Me cansa mucho esa gente -y quiero pensar que no fue ella, porque era mi amiga- que se ofende cuando oye opiniones que no son las suyas, como si tuvieran derecho a dar el placet a lo que pensamos los demás; que te borran de su agenda, o no te saludan, literalmente, cuando piensas diferente y lo dices; que está convencida de que son los demás los que tienen que pedir disculpas, o ser prudentes y cambiar de conversación, o callarse, cuando chocan pensamientos o convicciones diferentes. Porque se llama conversar, o debatir; no hay enemigos, hay discrepancias; se pone pasión, no se ofende. Pero ésa es mi manera de pensar y actuar, y parece que no está muy extendida en según qué pagos.
La soberbia fue el primer pecado, y, claro, los que piensan que hay que pedirles permiso para opinar no se conformarían con menos. Tiene que ser el primero, como ellos.

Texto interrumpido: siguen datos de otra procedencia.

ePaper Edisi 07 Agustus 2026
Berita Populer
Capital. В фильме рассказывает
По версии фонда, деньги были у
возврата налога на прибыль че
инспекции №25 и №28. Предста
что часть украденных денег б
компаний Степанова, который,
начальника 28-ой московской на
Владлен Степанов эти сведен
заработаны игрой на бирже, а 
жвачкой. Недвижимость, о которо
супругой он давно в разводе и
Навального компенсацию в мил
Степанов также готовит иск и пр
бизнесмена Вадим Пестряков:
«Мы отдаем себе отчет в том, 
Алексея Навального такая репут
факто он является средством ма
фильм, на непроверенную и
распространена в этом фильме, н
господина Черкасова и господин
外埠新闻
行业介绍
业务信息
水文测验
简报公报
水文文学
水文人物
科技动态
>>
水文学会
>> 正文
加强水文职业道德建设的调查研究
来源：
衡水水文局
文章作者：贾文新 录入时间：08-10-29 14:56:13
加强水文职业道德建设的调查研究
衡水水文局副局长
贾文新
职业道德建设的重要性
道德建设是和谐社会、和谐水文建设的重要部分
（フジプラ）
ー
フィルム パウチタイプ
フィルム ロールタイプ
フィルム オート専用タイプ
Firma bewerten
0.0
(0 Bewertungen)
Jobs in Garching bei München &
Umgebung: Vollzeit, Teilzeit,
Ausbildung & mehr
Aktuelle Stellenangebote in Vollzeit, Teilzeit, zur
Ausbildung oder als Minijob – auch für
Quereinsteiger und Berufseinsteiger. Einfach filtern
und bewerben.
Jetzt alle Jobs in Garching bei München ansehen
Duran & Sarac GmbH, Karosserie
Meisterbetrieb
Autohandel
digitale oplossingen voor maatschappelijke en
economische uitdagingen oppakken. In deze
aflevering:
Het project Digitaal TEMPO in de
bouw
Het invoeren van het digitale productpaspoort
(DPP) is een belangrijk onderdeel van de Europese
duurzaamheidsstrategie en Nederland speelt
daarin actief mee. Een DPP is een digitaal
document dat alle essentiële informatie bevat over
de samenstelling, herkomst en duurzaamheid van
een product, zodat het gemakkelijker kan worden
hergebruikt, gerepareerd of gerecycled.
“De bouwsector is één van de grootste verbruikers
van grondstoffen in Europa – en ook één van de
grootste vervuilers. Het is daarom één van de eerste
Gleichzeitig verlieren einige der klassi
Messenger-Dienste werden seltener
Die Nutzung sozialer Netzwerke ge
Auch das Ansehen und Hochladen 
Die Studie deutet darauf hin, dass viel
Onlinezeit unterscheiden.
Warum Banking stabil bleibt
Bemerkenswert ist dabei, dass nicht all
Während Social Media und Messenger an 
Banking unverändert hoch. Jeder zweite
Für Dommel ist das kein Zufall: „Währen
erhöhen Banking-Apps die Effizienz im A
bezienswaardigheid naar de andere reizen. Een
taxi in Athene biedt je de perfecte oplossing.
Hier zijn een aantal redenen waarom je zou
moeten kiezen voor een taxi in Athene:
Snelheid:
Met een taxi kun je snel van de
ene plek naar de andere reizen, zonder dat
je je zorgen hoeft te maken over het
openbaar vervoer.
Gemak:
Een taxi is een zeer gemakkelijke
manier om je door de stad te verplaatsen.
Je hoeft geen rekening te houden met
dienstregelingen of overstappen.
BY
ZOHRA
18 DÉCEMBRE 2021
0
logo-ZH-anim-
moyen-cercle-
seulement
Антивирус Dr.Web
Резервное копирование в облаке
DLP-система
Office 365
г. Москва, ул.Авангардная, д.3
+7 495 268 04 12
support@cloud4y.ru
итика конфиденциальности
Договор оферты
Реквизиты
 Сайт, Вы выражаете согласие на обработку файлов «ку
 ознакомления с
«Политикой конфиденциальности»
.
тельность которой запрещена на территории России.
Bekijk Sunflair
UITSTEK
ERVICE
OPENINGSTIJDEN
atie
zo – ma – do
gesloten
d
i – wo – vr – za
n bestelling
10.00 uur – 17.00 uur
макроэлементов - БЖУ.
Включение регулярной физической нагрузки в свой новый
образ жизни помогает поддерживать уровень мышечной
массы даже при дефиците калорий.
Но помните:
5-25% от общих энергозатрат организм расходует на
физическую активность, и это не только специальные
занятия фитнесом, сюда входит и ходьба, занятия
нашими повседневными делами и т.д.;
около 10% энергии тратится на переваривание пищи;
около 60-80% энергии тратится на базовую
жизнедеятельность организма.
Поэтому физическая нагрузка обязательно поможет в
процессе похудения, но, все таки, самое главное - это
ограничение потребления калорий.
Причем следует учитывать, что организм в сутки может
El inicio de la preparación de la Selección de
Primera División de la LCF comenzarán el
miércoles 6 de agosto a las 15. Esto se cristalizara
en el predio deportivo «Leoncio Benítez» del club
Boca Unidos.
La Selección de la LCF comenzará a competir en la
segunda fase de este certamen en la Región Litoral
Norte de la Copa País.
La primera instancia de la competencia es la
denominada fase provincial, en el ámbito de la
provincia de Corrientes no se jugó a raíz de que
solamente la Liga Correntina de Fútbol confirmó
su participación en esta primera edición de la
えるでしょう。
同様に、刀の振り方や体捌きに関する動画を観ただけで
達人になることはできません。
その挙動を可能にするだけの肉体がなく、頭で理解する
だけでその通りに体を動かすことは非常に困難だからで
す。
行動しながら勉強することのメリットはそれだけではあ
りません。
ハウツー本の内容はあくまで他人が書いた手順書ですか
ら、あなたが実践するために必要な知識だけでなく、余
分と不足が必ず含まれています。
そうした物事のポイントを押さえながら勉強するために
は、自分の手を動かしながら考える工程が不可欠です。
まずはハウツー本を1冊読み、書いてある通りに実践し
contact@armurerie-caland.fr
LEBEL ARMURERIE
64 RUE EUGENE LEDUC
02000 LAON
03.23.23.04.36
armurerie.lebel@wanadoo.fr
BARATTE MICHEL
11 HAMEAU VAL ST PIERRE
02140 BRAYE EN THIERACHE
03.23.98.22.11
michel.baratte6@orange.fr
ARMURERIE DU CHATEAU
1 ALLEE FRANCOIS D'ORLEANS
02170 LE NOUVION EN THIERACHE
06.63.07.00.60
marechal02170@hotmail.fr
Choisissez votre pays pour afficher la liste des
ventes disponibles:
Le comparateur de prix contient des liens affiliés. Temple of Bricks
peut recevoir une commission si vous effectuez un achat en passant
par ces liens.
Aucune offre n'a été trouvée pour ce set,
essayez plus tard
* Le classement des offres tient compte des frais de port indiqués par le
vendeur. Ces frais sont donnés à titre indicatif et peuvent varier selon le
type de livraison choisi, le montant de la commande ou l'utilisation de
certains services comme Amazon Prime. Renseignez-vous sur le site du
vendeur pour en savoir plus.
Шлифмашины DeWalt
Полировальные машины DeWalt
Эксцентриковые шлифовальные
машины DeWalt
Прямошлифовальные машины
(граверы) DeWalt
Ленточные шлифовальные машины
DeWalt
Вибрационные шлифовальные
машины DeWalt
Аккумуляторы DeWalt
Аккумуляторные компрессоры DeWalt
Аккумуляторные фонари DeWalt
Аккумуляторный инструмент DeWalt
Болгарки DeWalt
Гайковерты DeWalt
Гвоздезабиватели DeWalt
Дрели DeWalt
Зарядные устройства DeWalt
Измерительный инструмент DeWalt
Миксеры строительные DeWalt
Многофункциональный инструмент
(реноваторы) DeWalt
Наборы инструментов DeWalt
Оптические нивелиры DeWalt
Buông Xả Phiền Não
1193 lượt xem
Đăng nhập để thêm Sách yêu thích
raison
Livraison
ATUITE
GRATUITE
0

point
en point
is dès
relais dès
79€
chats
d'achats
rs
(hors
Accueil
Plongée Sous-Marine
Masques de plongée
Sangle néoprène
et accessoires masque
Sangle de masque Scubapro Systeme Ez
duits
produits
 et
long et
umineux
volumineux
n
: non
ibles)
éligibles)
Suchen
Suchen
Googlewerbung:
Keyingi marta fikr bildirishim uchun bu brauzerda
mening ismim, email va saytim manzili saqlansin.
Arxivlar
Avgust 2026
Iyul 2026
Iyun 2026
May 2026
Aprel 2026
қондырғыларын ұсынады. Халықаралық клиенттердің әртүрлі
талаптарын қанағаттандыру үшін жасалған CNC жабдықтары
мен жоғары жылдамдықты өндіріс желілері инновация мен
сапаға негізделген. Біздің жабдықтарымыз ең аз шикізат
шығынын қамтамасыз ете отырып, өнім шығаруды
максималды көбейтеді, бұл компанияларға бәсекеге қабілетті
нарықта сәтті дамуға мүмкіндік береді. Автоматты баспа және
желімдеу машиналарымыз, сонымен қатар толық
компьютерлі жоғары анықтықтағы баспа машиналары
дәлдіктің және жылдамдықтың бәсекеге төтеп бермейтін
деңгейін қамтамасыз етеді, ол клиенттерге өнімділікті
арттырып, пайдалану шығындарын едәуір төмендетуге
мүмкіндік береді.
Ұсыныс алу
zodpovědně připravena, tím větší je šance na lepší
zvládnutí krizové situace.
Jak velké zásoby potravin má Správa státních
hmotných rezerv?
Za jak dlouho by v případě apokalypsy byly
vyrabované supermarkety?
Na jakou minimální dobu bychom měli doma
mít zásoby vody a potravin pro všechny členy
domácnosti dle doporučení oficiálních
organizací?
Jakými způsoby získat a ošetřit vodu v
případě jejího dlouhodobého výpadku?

Pues sí, desgraciadamente cada vez es más frecuente que la discrepancia política se convierta en una causa de distanciamiento entre amigos, conocidos e incluso familia. Ya no hay debate o discrepancias políticas (tan enriquecedoras por otra parte). Ahora el que discrepa de tus ideas políticas automáticamente se convierte en tu enemigo. ¡¡Una lástima!! Yo tampoco soporto a esa gente que siempre cree que tiene la verdad absoluta y que considera que su verdad es la única buena y, además, no escucha otras opiniones u otras formas diferentes de pensar. Desde mi punto de vista es gente pobre de mente y de espíritu.
ResponderEliminarPor cierto, de Serrat me quedo con “Cantares”, “La Saeta” o “Fiesta”, mucho más alegre y divertida.